Hi,

ich glaube die überschrift spricht schon für sich.

Ich habe seit gestern morgen ein Trojaner in System32 drinne.
Seid dem ich dieses drinne habe ist meine Internetgeschwindigkeit verlangsamt wurden, ich habe es mal getestet (Vor den Virus c.a 0,5sec.
Seit dem er drauf ist c.a 4sec.).
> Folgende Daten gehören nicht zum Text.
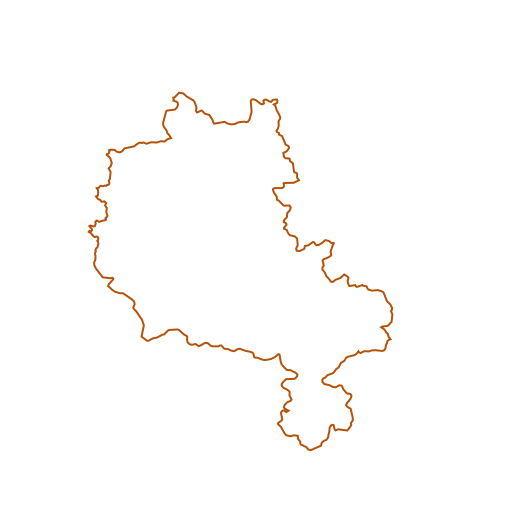 the district of Nguyen Binh, Cao Bằng, Vietnam, rotated 39°
{"feature_id": "81297802B34664406606726", "entity_name": "Nguyen Binh", "entity_type": "district", "adm_level": 2, "iso_a3": "VNM", "parent_name": "Vietnam", "parent_adm1": "Cao Bằng", "projection": "orthographic", "projection_center": [105.947, 22.647], "detail": "fine", "context": "isolated", "style": "outline", "palette": "amber", "viewbox_px": 512, "rotation_deg": 39, "n_neighbors": 0, "source": "geoboundaries", "source_scale": "gbopen_adm2", "svg_char_len": 6112}
<svg xmlns="http://www.w3.org/2000/svg" viewBox="0 0 512 512"><g transform="rotate(39 256 256)"><path d="M217.8,390.7L223.5,390.5L225.2,390.1L226.0,389.1L227.6,385.1L230.4,381.6L232.8,376.1L233.9,374.9L234.5,369.3L235.1,368.1L241.2,362.5L243.2,362.0L249.9,362.3L252.6,361.7L253.5,362.2L255.3,364.7L257.3,366.2L260.0,366.3L262.0,365.4L264.4,362.5L268.1,362.1L268.8,361.4L271.0,355.7L271.9,354.9L273.3,354.1L277.4,354.2L279.4,353.3L283.7,349.8L284.3,348.3L285.2,347.4L289.7,348.0L292.7,346.0L296.1,345.2L298.5,344.0L299.0,343.6L300.2,340.1L301.8,338.3L307.6,336.3L311.7,334.1L314.0,333.3L315.4,333.5L318.2,335.7L319.1,335.6L321.1,334.2L326.2,332.5L328.5,331.2L332.2,327.0L333.8,324.0L334.9,320.5L334.9,318.9L335.5,317.9L336.6,318.0L342.2,323.0L344.2,324.1L346.0,324.5L351.6,325.2L354.5,323.1L360.2,321.8L362.7,322.0L363.3,322.8L363.7,324.2L363.4,327.0L356.8,332.9L356.4,337.5L356.7,339.7L358.2,340.9L360.5,341.2L363.8,340.3L367.0,340.2L367.8,340.6L369.8,343.3L373.9,345.1L374.1,346.0L373.7,347.4L372.3,350.1L372.0,353.6L372.7,355.9L373.2,356.3L375.6,356.4L378.6,355.7L377.8,358.2L374.9,358.5L374.1,359.1L373.8,360.6L374.0,362.1L379.3,366.5L379.4,368.0L378.4,371.5L378.5,372.4L378.9,372.8L382.9,373.1L388.9,375.5L392.0,376.3L396.0,374.6L398.2,371.6L401.6,369.4L404.0,371.8L407.2,372.4L408.4,373.9L409.4,374.3L415.5,372.8L418.4,373.5L420.9,372.2L425.9,362.5L424.8,360.2L424.7,358.7L425.1,357.1L426.5,354.3L426.0,350.9L425.1,349.9L423.6,346.5L421.1,342.8L421.0,340.1L421.5,339.2L422.7,338.6L426.2,341.2L427.7,341.4L428.6,339.4L429.4,338.7L436.8,334.1L436.6,328.7L436.3,327.3L434.9,326.2L434.7,322.8L432.6,320.5L425.6,315.1L422.2,315.8L419.8,315.3L419.3,312.7L419.3,307.6L418.6,305.2L417.4,304.0L416.1,303.9L414.8,304.4L414.0,305.3L412.2,305.5L407.7,304.6L404.6,302.9L403.9,302.9L402.0,304.2L400.6,307.8L398.1,309.4L394.3,310.2L389.8,312.5L386.8,312.1L385.4,310.3L385.4,308.7L386.3,307.0L386.5,303.7L389.3,299.1L389.7,297.7L389.5,293.3L390.2,291.3L390.2,289.8L389.3,285.7L390.6,281.9L390.1,278.2L390.8,276.5L395.1,270.8L395.7,268.4L395.6,265.6L396.9,266.0L398.3,265.7L400.0,261.9L404.0,258.9L405.3,256.6L408.2,254.0L413.6,250.5L414.8,249.1L414.9,248.1L414.9,246.9L412.8,242.8L412.8,241.5L411.7,239.6L411.9,237.8L412.9,236.0L410.1,235.5L407.2,233.4L405.0,233.5L403.9,232.8L401.8,232.3L398.1,232.6L398.6,231.3L402.4,227.3L402.8,221.9L398.8,215.6L395.5,213.8L395.5,212.3L394.6,210.8L391.2,209.2L386.2,208.7L379.4,204.8L377.9,204.1L376.4,204.2L372.3,205.7L368.1,209.8L364.7,211.3L363.1,211.1L361.0,210.0L358.0,211.7L356.9,211.7L353.9,216.5L353.0,216.7L351.4,216.2L347.7,220.4L347.0,220.5L345.4,219.7L342.9,217.8L341.7,214.8L340.0,214.4L336.2,214.8L335.4,220.0L332.7,224.5L332.2,227.3L331.1,228.5L330.1,228.8L327.7,228.0L323.4,227.4L319.8,225.5L316.0,224.7L314.7,222.7L314.8,220.9L310.6,217.6L310.5,216.2L312.5,212.8L314.0,208.9L314.0,208.0L311.1,205.5L309.1,199.9L308.6,197.4L308.2,197.0L306.6,198.5L303.3,198.4L300.0,200.0L299.7,200.4L299.4,203.2L297.8,207.9L296.3,209.5L295.2,209.6L292.7,208.8L291.5,209.2L289.9,214.8L287.7,217.4L289.0,220.0L286.9,224.5L284.6,226.2L284.1,226.3L282.4,224.7L281.6,221.3L277.0,216.6L274.0,216.3L269.0,218.6L266.0,217.8L263.6,216.4L260.6,217.2L260.0,216.5L260.0,212.7L259.6,212.1L258.4,211.7L256.2,212.1L255.6,211.4L255.3,209.1L255.6,206.8L255.2,205.7L253.4,203.3L253.5,198.9L252.4,196.4L250.3,195.7L245.9,199.3L245.1,199.4L239.1,198.6L236.9,199.1L235.1,197.2L233.8,196.4L230.1,195.5L227.3,193.7L227.1,192.9L228.0,191.2L233.4,187.0L234.1,185.5L233.8,184.0L231.7,182.2L231.7,181.7L239.2,175.4L241.8,170.1L238.4,169.1L236.1,166.1L234.9,166.1L233.2,166.8L232.4,166.5L226.4,160.8L225.7,160.6L223.0,161.0L220.7,159.2L217.5,161.4L216.0,161.5L214.9,161.0L212.4,158.7L214.0,155.4L213.8,151.7L213.1,150.6L211.6,150.2L209.0,150.8L200.8,146.4L197.4,147.2L196.7,146.0L194.4,146.4L193.2,146.0L192.6,142.4L191.5,140.3L188.7,137.1L188.4,134.2L187.9,133.4L187.1,132.6L179.7,129.3L176.6,127.1L174.5,127.0L175.9,124.1L175.9,123.4L174.8,121.8L173.8,121.3L171.3,123.4L170.9,124.1L170.7,126.8L168.2,127.7L165.4,128.0L164.3,129.2L164.1,130.8L166.2,132.4L165.6,134.0L163.8,134.9L158.1,134.9L155.3,135.8L154.3,137.0L154.2,138.1L154.7,139.2L161.9,146.8L165.1,154.0L165.2,156.8L164.3,158.0L162.5,158.9L159.5,161.7L157.5,164.3L156.7,166.6L153.7,169.5L150.0,171.1L147.3,171.4L140.2,179.5L138.2,178.8L136.3,177.5L130.8,175.7L126.9,177.6L122.7,177.1L121.8,177.5L120.2,181.1L119.7,181.6L118.2,181.1L116.0,177.8L111.0,174.8L109.3,174.5L101.4,175.7L97.1,175.4L93.4,177.6L93.0,183.5L92.1,185.1L93.3,185.8L94.1,187.2L97.0,186.1L98.8,186.2L100.2,187.5L101.0,189.8L101.0,192.8L100.6,193.5L95.4,198.9L95.1,199.9L99.7,210.4L100.9,212.1L102.6,213.4L107.6,214.8L109.8,216.3L112.5,216.7L115.8,217.8L113.8,220.8L112.8,224.7L109.9,226.6L107.4,230.3L102.9,233.6L100.3,237.6L97.1,238.6L96.2,240.0L94.6,240.8L94.0,241.5L92.9,244.5L92.4,247.3L86.0,255.3L86.0,259.0L85.0,261.2L82.4,262.5L79.1,262.6L75.9,265.1L75.2,266.4L76.3,266.8L76.9,268.9L76.7,269.8L76.0,270.6L76.2,271.3L81.0,271.6L85.5,274.6L86.5,277.8L86.3,280.6L90.0,282.1L94.0,288.1L94.2,290.0L96.2,291.6L96.5,292.3L96.7,293.2L95.5,294.7L95.5,295.7L93.9,296.7L93.2,298.1L91.2,299.1L90.8,300.4L90.9,301.9L89.5,303.5L91.7,304.2L93.7,306.3L95.1,308.7L94.2,310.4L97.3,311.1L99.7,310.5L101.7,310.9L102.3,310.8L103.7,309.0L106.1,309.0L106.9,311.7L109.8,312.5L112.0,316.1L115.3,318.3L115.5,319.6L115.2,321.4L116.3,321.8L116.6,322.7L114.0,325.8L112.6,328.2L110.1,328.5L109.7,329.0L109.7,330.6L111.1,331.8L112.0,334.3L111.3,335.2L108.0,336.6L107.7,337.7L111.3,338.3L112.3,339.1L112.4,340.9L110.7,341.3L110.8,342.5L112.8,342.1L117.5,343.0L118.6,342.9L119.6,341.4L120.9,340.8L122.4,341.5L123.1,342.9L123.1,344.1L124.3,344.4L125.8,345.6L127.3,349.1L127.0,350.6L127.4,352.3L128.5,353.2L129.3,355.4L131.4,357.2L133.5,360.0L134.4,363.1L136.4,365.1L139.3,366.4L150.3,369.0L155.4,365.9L157.0,364.8L157.7,363.6L158.8,363.2L159.4,363.4L159.7,364.4L159.3,370.6L159.9,372.3L165.7,372.8L168.9,372.5L173.6,370.6L175.9,368.7L187.0,367.8L189.5,368.0L191.1,368.9L192.1,370.0L193.0,373.1L194.1,374.0L197.4,374.3L207.5,377.3L212.5,380.5L217.8,390.7Z" fill="none" stroke="#b45309" stroke-width="2"/></g></svg>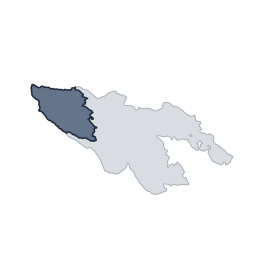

Der Dateiname der diesen Virus ernthält ist, unter C:/ Windows/System32/drivers/qdadup.sys

Diese Datei qdadup.sys enthält den Trojaner. Die genauen Infos über den Trojaner sind:

Name: TR/Rootkit.Gen
Art: Trojan
In freier Wildbahn: Ja
Gemeldete Infektionen: Niedrig
Verbreitungspotenzial: Niedrig
Schadenspotenzial: Niedrig
Statische Datei: Nein
Engine Version: 7.01.01.02

Die Details sind:


Beschreibung:
Eine generische Erkennungsroutine um gemeinsame Familienmerkmale der verschiedenen Varianten zu erkennen.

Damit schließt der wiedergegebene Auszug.